AI detectors are known to fail on non-native English writers (whose prose statistics look closer to model output than to native-speaker output), on highly-edited prose (where revision smooths out the burstiness signal), and on writing in domains where the training corpus is thin (technical, philosophical, dialogic). Red Stet fails on typed-out model output (the section above), on cooperative adversaries (the same section), and on assistive-input modalities and mobile typing (the two sections before that). The two systems' failure modes are mostly disjoint. A document that fools one will not necessarily fool the other.
Stacked, the two classes of system catch more than either alone — and an integrity board with both signals available can triangulate. Used alone, each has known gaps that are too well-documented to ignore. The right framing for procurement: Red Stet is process evidence, not output classification, and the two are complementary rather than competing. The fuller treatment of how the two regimes differ lives at /science/comparisons/.
Where each system tends to fail
- AI detector — non-native English writers; highly-edited prose; thin-corpus domains (technical, philosophical, dialogic).
- Red Stet — typed-out model output; cooperative human adversaries; assistive-input modalities; mobile typing.
The failure sets are mostly disjoint. Procurement that wants robust signal across a population deploys both and weights them as independent evidence streams. See /science/comparisons/ for the side-by-side.

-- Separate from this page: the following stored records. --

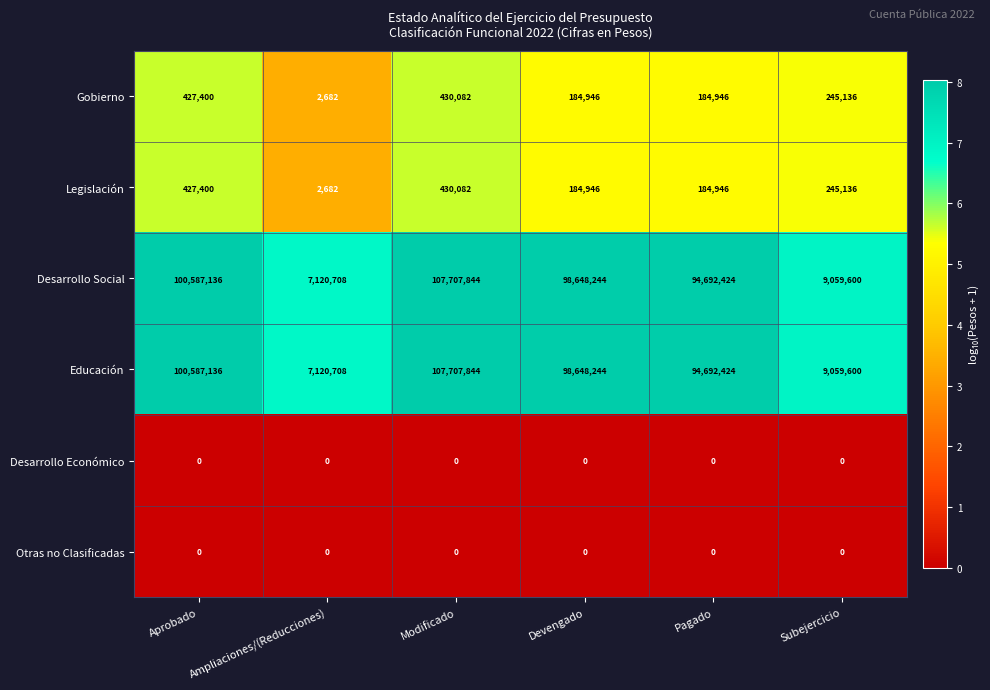

At which category is the sum across all series the highest?

Modificado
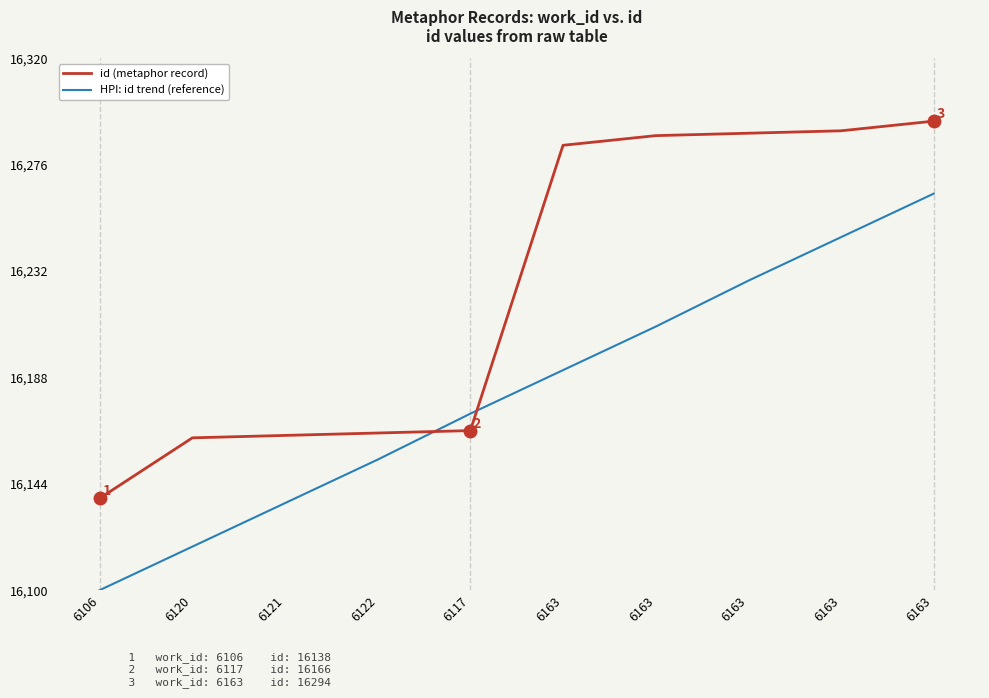

What is the approximate value of HPI: id trend (reference) at 6121?

16136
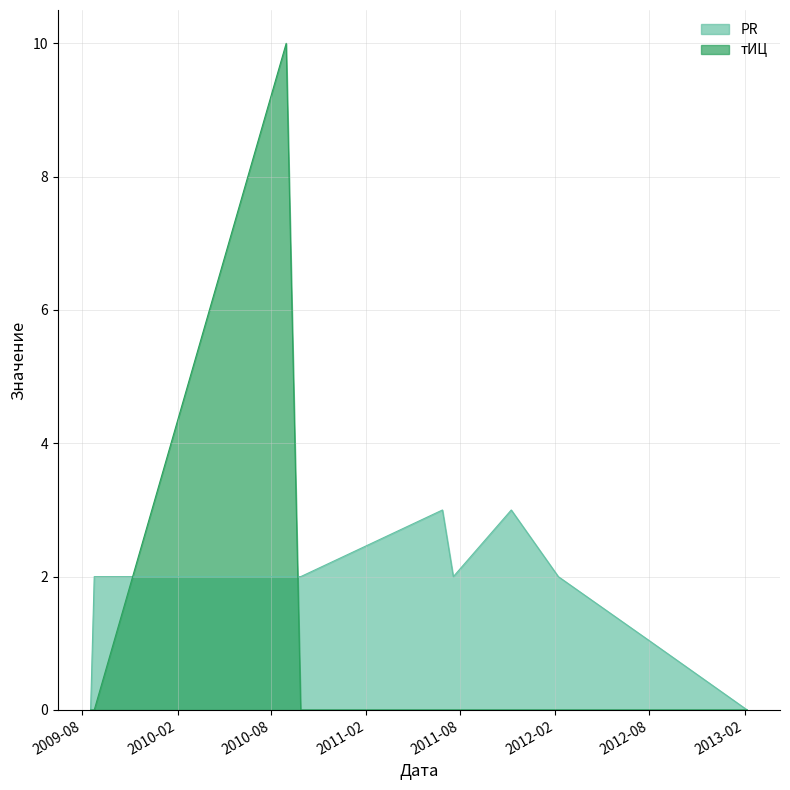

What is the average value of the тИЦ series?

1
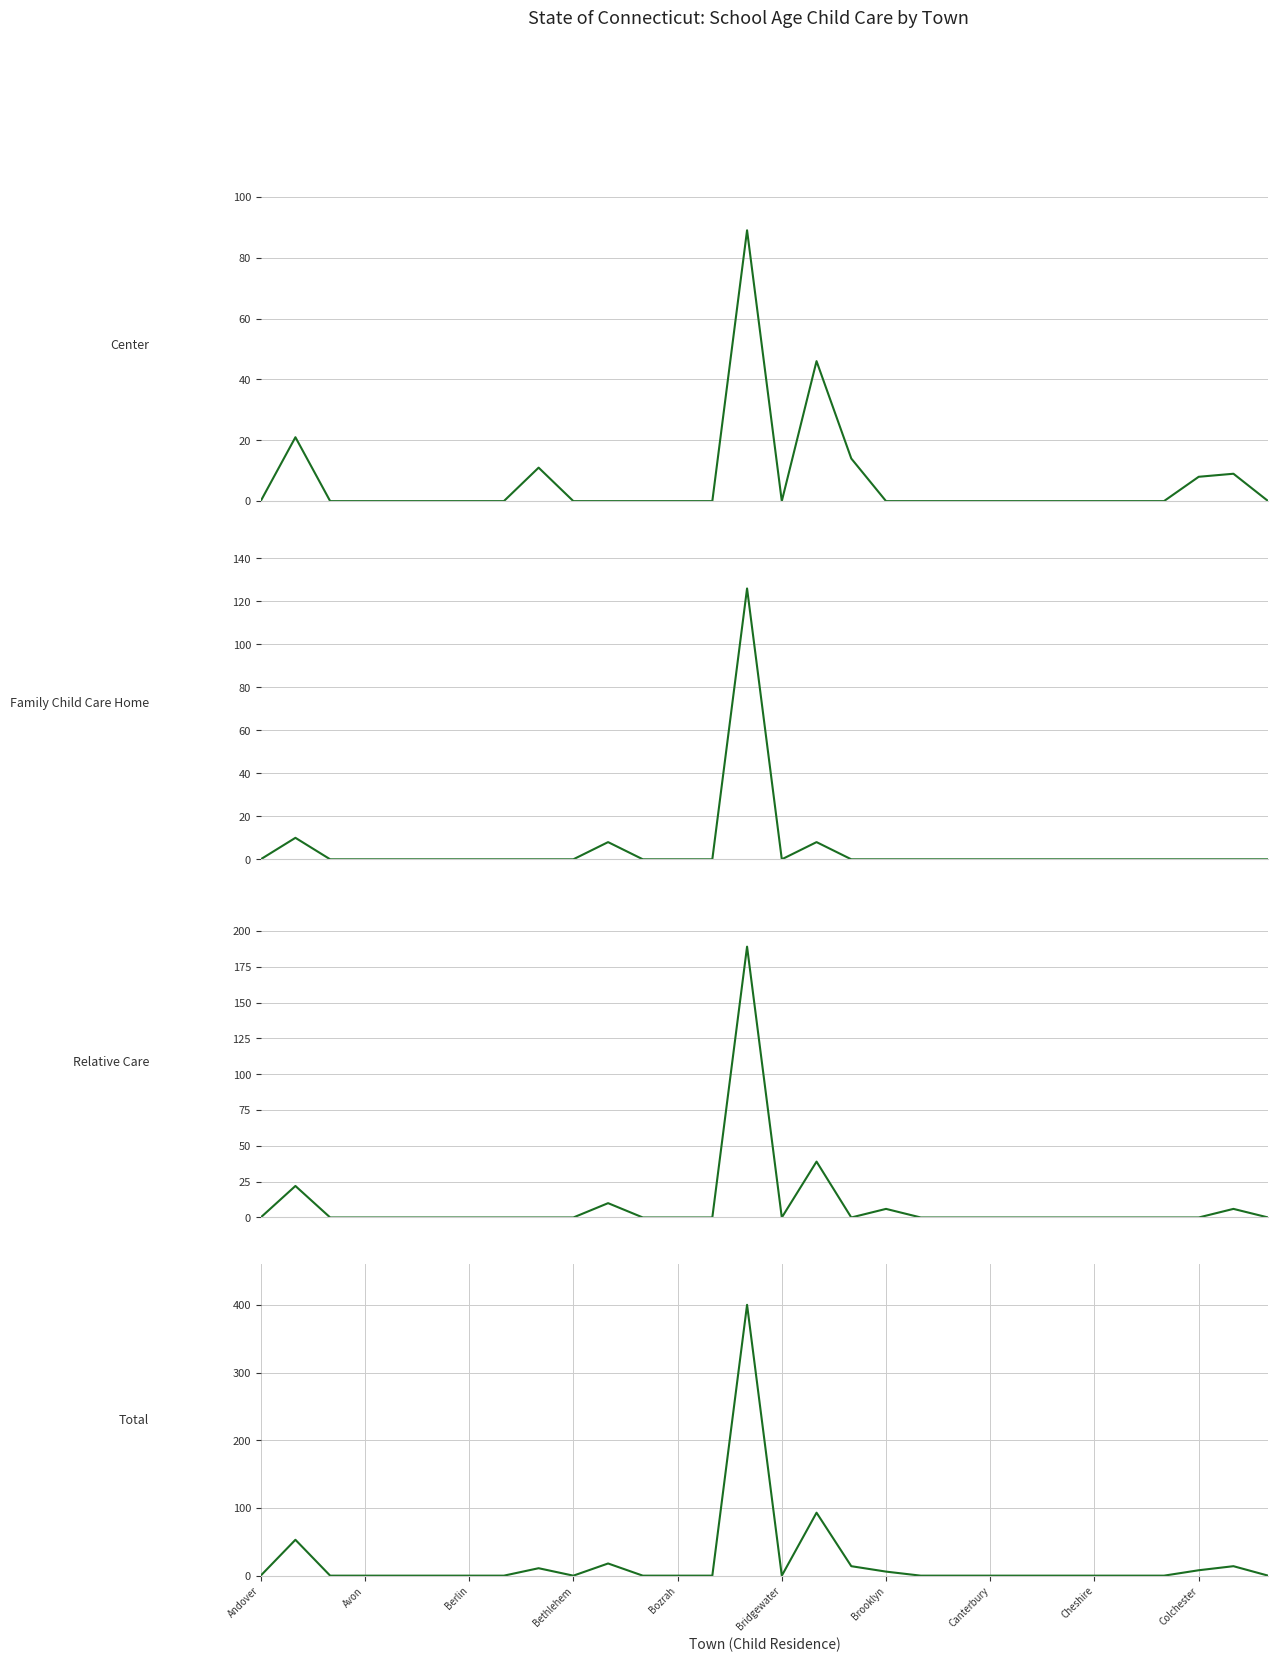

Reading left to right, transcribe all the data shown in this chart.

Center: 0	21	0	0	0	0	0	0	11	0	0	0	0	0	89	0	46	14	0	0	0	0	0	0	0	0	0	8	9	0
Family Child Care Home: 0	10	0	0	0	0	0	0	0	0	8	0	0	0	126	0	8	0	0	0	0	0	0	0	0	0	0	0	0	0
Relative Care: 0	22	0	0	0	0	0	0	0	0	10	0	0	0	189	0	39	0	6	0	0	0	0	0	0	0	0	0	6	0
Total: 0	53	0	0	0	0	0	0	11	0	18	0	0	0	400	0	93	14	6	0	0	0	0	0	0	0	0	8	14	0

What we are and what we aren't
Procurement reviewers, integrity boards, and parents reading the FAQ ask the same question: what does this thing actually claim to be? The honest answer fits on a card.
Red Stet is NOT
- A court-admissible biometric verdict
- A replacement for academic-integrity processes that involve the writer
- An AI detector
- A truth machine
Red Stet IS
- Evidence of authorship process
- Material for a human reviewer to interpret
- One signal among many that an integrity board should weigh
A vendor that claims more than the second list is overclaiming. A reviewer who reads less than the second list out of the verdict is under-using the evidence. The product sits in between: enough to matter, not enough to decide alone.
Red Stet is not
- A court-admissible biometric verdict
- A replacement for academic-integrity processes that involve the writer
- An AI detector
- A truth machine
Red Stet is
- Evidence of authorship process
- Material for a human reviewer to interpret
- One signal among many that an integrity board should weigh
Bottom line
The verifier produces evidence, not verdicts. A composite score and a flagged-moment count are inputs to a human reviewer's judgment, not substitutes for it. The right way to read a Red Stet verification is to read the composite as one number among several, click through the flagged and key-human moments to see what they actually contain, weigh the result against the rest of the integrity process — the writer's interview, the assignment's rubric, the in-class draft, the conversation about the piece — and decide what to do based on the whole picture. The verifier is a microscope, not a courtroom. Treat it as one.
"The verifier produces evidence, not verdicts."
— The single sentence that should sit at the top of every integrity board's training material on how to use Red Stet. Everything else in this documentation is annotation on that line.